Rarer than hen’s teeth so be quick as there’s about 100 of these gold vinyl 7″s in the country. Mini Mansions are the trio featuring QOTSA’s Michael Shuman who have slowly been making waves with their recent support of Royal Blood and their impromptu in-store performances. Some compare them to early Soulwax which isn’t that far off as their melodies and hook laden tunes get into your head pretty quick. Add to that everyone’s favourite Sheffield quiff Alex Turner and you got a belter on your hands.
Synth Wave nostalgia has increasingly become the flavor of the week, but Cititrax have been moving and shaking in this realm for a while now and keep the quality high as with this 12” for Oliver Ho’s Broken English Club. Drinking from several electronic streams and tipping its hat to the best of 80s experimental dance music (think Cabaret Voltaire in particular), the stellar beats and heavy atmospheres conjured around them, shine through on this one.
Another week and yet another Castle Face release demands your attention. Coming hot on the heels of Destruction Unit last week you now get Male Gaze and any band that features an ex-member of Mayyors is gonna’ be alright in my book. Featuring Matt Jones (Blasted Canyons), Adam Cimino and Mark Kaiser (Mayyors) amongst others, ‘Gale Maze’ is a goth glam pulveriser
that says all that needs to be said in seven songs. Insanely good.

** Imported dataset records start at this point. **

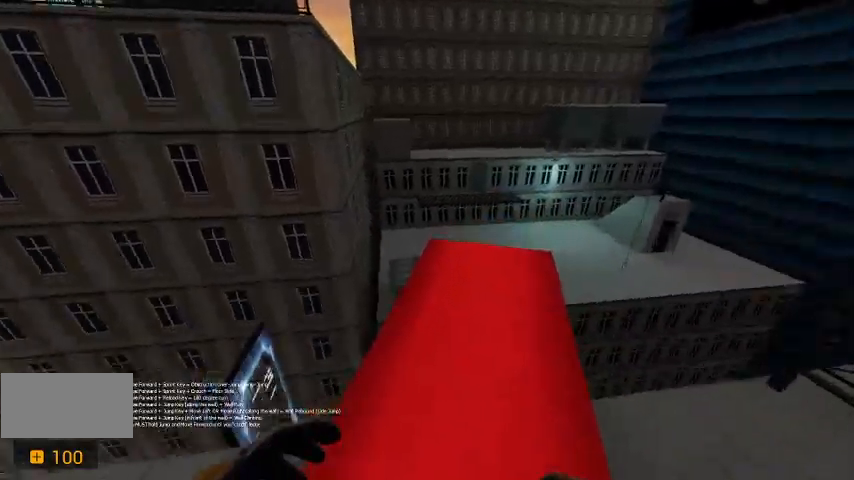
{"keys": ["d"], "events": [[133, "w", "up"], [500, "d", "down"]]}
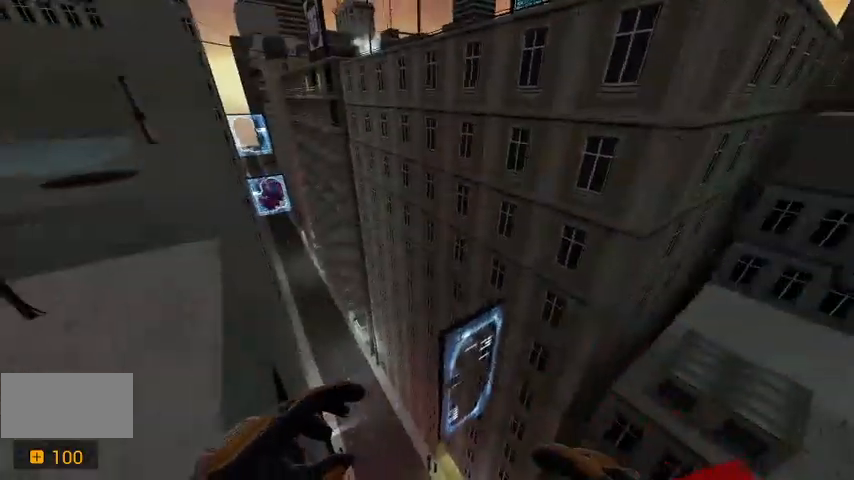
{"keys": [], "events": [[67, "d", "up"]]}
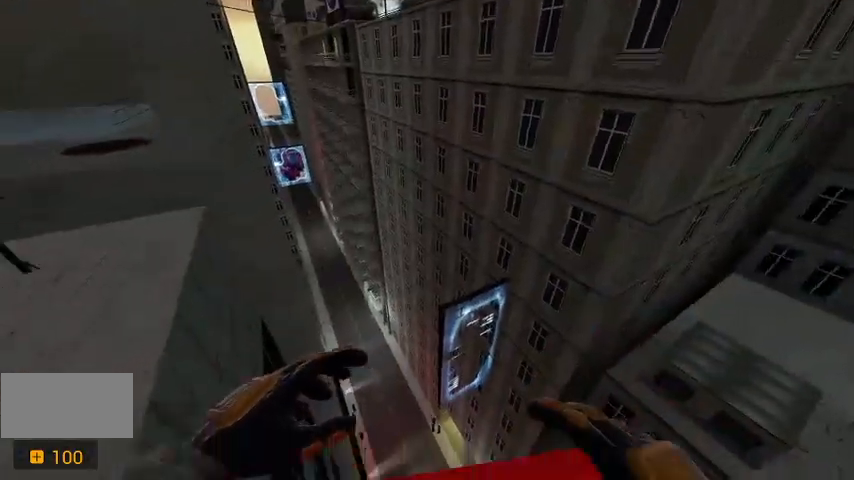
{"keys": [], "events": []}
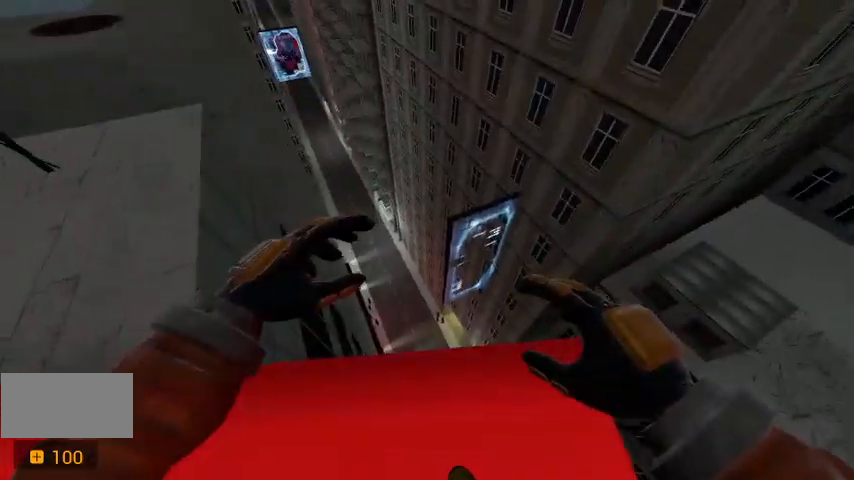
{"keys": ["a", "w"], "events": [[200, "w", "down"], [367, "a", "down"]]}
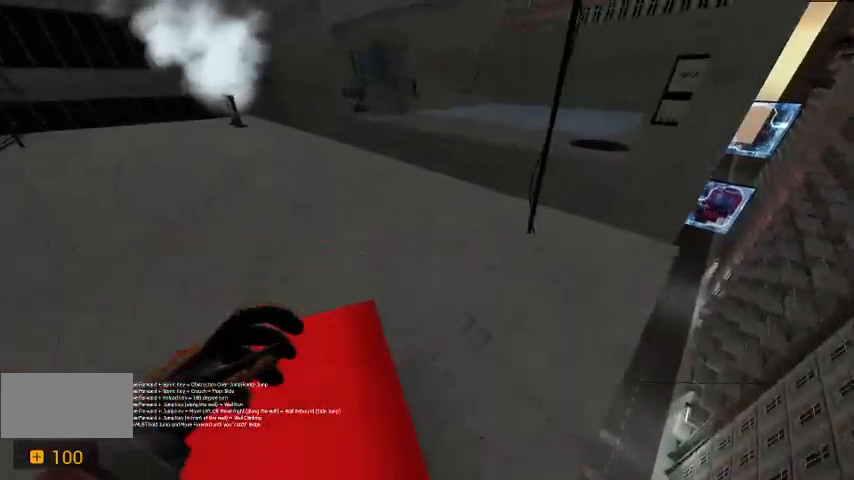
{"keys": ["w"], "events": [[100, "a", "up"]]}
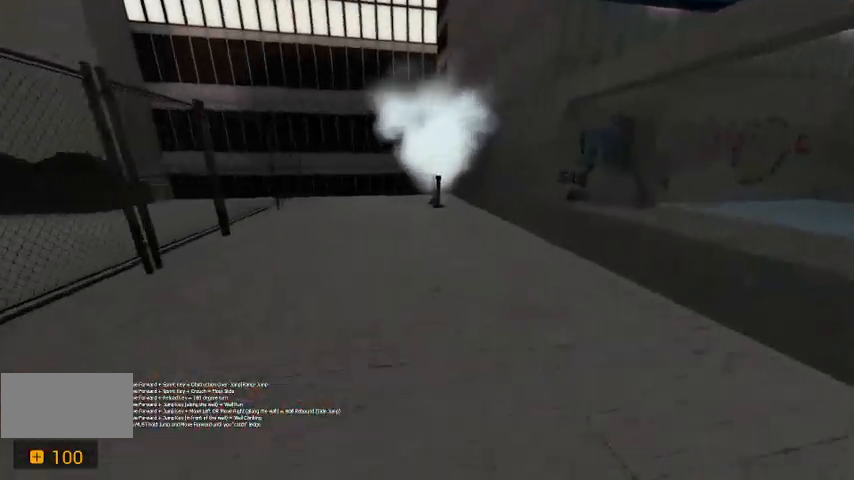
{"keys": ["w"], "events": [[167, "a", "down"], [367, "a", "up"]]}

Mike Greene came right out of nowhere in 2012 with a killer LP as Fort Romeau on 100% Silk, introducing his brand of slick, rolling house to the unsuspecting world. Now, three years on, the young producer has refined his sound over the course of a handful of 12”s and arrives at Ghostly International with a mature sophomore LP of sophisticated dance music. Glacial melodies and immersive textures flirt with the home listening house of John Talabot and Jon Hopkins but Greene always brings it back to the floor with an irresistible bass groove or rattling drum pattern. Although not as immediate as his debut, ‘Insides’ promises a longevity that’ll keep the dancefloor moving for years to come.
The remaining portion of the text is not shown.